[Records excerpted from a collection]
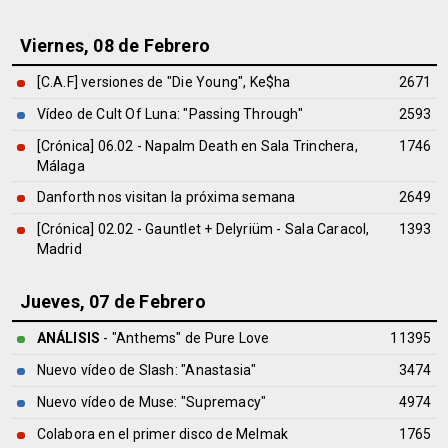
Viernes, 08 de Febrero
[C.A.F] versiones de "Die Young", Ke$ha
2671
Vídeo de Cult Of Luna: "Passing Through"
2593
[Crónica] 06.02 - Napalm Death en Sala Trinchera,
1746
Málaga
Danforth nos visitan la próxima semana
2649
[Crónica] 02.02 - Gauntlet + Delyriüm - Sala Caracol,
1393
Madrid
Jueves, 07 de Febrero
ANÁLISIS
- "Anthems" de
Pure Love
11395
Nuevo vídeo de Slash: "Anastasia"
3474
Nuevo vídeo de Muse: "Supremacy"
4974
Colabora en el primer disco de Melmak
1765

Problem to solve: Return the full set of lines above word for word and with no pictures.

Written solution:
Viernes, 08 de Febrero
[C.A.F] versiones de "Die Young", Ke$ha
2671
Vídeo de Cult Of Luna: "Passing Through"
2593
[Crónica] 06.02 - Napalm Death en Sala Trinchera,
1746
Málaga
Danforth nos visitan la próxima semana
2649
[Crónica] 02.02 - Gauntlet + Delyriüm - Sala Caracol,
1393
Madrid
Jueves, 07 de Febrero
ANÁLISIS
- "Anthems" de
Pure Love
11395
Nuevo vídeo de Slash: "Anastasia"
3474
Nuevo vídeo de Muse: "Supremacy"
4974
Colabora en el primer disco de Melmak
1765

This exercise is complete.